Europe close: Stocks, euro jump after breatkthrough in German coalition talks
Stocks on the Continent fared well at the end of the week as the two main German parties achieved a breakthough in negotiations to form a grand coalition after a marathon 24 hours of talks, boosting asset prices across the single currency bloc.
By the closing bell, the benchmark Stoxx 600 was 0.31% or 1.24 points higher to 398.49, alongside a rise of 0.32% or 42.13 points to 13,245.03 for the German Dax and an advance of 0.52% or 28.51 points to 5,517.06 on the Cac-40.
Those gains materialised even in the face of a powerful move higher for the single currency, which tacked on 0.93% to stand at 1.2154 against the US dollar at the end of the session.
Early on Friday, it was announced that German Chancellor Angela Merkel's conservative Christian Democratic Union bloc and the Social Democrats had agreed to a blueprint for formal coalition negotiations.
But some analysts cautioned that a deal was not yet guaranteed.
According to Chris Scicluna and Mantas Vanagas at Daiwa Capital Markets, "opposition within the SPD to any future cooperation with Merkel should not be underestimated.

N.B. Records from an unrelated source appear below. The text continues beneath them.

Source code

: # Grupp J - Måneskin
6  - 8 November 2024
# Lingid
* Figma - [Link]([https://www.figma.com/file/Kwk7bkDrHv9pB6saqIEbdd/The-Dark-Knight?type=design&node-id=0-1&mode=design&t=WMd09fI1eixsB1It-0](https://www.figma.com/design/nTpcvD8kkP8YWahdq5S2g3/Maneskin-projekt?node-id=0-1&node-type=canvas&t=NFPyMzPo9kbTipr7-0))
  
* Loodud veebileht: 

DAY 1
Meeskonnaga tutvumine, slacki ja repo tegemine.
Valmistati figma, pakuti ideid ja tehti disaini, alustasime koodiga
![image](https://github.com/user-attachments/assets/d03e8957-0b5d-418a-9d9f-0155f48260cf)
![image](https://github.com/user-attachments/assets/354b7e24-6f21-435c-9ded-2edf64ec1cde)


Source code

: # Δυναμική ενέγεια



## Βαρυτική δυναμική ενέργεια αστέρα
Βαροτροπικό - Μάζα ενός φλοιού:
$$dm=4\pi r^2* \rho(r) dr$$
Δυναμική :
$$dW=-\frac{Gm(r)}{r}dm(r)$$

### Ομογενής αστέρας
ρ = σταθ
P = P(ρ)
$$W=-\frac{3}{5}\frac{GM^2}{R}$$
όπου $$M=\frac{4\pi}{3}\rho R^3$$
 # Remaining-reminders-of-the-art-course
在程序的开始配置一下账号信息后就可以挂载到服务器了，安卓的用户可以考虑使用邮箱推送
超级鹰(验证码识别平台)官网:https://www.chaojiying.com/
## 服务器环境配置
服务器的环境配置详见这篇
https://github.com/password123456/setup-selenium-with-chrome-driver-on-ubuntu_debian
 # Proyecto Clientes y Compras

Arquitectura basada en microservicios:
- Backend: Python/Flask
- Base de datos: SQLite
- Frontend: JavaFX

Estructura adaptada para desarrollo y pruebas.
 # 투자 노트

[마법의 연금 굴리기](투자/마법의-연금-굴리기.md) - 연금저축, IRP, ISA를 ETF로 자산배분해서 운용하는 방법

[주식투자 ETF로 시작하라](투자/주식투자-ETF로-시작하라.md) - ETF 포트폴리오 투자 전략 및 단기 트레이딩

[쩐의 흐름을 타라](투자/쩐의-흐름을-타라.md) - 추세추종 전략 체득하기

So, even under the assumption that SPD delegates vote next weekend to give a green light to formal negotiations, we might yet see more drama unfolding in German politics over coming weeks. And it appears unlikely that a new government will be in place before Easter."
Any deal between the two parties would also have to pass a vote by all party members, the two analysts pointed out.

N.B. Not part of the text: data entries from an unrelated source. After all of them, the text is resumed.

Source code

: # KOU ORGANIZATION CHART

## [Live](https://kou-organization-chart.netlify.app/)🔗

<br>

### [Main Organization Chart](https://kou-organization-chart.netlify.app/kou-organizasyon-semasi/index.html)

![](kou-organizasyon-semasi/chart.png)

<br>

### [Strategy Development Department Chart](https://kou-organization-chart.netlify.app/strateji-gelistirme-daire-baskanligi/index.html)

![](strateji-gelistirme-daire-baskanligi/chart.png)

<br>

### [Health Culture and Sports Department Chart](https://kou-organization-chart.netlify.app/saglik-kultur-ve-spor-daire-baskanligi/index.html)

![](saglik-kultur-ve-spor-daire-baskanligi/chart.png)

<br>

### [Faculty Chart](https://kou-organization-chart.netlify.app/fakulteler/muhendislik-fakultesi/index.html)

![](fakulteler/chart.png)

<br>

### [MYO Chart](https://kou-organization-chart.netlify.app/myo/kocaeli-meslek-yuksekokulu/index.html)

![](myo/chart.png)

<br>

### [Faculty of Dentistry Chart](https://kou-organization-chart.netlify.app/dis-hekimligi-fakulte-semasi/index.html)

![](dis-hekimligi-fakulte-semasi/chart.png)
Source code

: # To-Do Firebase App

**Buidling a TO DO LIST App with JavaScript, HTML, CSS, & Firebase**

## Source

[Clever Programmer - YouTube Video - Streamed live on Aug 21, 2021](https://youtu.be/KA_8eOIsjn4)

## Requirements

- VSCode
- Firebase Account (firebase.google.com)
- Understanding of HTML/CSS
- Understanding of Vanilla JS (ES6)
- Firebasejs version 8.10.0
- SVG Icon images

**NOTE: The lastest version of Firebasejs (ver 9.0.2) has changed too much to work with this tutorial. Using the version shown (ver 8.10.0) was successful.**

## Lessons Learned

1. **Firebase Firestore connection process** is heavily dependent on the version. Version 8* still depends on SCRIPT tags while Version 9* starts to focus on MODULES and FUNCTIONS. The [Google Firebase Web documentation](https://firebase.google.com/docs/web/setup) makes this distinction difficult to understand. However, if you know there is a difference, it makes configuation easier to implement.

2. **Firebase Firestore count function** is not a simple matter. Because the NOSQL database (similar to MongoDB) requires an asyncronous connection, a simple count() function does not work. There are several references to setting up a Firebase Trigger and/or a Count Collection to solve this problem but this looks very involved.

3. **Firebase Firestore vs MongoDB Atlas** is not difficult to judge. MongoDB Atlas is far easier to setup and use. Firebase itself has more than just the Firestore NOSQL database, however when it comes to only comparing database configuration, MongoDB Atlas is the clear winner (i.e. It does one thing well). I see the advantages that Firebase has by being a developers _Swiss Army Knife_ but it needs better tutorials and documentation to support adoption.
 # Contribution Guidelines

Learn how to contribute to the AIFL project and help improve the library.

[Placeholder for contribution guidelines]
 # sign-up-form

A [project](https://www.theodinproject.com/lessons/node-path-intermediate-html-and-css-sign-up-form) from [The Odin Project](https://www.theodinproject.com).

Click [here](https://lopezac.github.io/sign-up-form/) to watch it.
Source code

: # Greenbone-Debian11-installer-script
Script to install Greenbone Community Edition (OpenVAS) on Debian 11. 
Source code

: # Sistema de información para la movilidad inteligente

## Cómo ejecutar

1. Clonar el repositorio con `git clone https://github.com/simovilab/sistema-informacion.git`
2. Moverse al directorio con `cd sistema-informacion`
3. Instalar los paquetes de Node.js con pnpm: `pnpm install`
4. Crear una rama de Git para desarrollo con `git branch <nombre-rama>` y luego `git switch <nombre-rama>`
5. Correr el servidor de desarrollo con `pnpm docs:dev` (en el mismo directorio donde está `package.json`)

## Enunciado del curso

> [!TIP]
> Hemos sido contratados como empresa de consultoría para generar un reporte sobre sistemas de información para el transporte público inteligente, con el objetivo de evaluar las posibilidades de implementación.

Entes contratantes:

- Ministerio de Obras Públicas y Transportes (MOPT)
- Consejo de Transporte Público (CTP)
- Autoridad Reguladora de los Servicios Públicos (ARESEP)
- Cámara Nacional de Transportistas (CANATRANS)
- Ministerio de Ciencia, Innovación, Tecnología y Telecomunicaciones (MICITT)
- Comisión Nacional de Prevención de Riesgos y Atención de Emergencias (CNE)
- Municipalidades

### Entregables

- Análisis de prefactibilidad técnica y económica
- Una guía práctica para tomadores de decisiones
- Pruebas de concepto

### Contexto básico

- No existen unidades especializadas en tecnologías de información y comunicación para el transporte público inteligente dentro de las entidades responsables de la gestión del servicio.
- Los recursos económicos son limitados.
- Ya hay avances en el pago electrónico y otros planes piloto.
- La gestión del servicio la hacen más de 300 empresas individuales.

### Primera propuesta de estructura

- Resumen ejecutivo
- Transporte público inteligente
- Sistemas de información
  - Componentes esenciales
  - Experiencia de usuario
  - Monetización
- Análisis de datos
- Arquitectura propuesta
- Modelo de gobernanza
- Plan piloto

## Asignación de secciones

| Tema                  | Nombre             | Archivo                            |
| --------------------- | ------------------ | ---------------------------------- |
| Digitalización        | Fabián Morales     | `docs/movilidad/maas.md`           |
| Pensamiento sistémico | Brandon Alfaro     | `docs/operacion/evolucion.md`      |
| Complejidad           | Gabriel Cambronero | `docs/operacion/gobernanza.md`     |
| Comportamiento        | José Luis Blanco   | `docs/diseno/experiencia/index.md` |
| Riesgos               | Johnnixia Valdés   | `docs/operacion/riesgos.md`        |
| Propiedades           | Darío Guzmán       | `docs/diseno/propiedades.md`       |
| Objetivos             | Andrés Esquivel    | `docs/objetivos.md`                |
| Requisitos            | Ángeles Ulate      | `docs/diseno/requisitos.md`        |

Elsewhere on the economic front, industrial production in Italy was unchanged in November, ISTAT reported, and 2.2% higher versus the year-ago level.
In parallel, INSEE revised down a preliminary estimate for harmonised consumer prices in France during December to a gain of 0.4% on the month and 1.2% in annual terms.
The preliminary estimate had been an advance of 1.3%.
In corporate news, Volkswagen shares traded on the front foot even after the carmaker's finance chief, Frank Witter, announced the firm was expecting cash outflows of between four and five billion euros in 2019 in the wwake of the dieselgate emissions cheating scandal.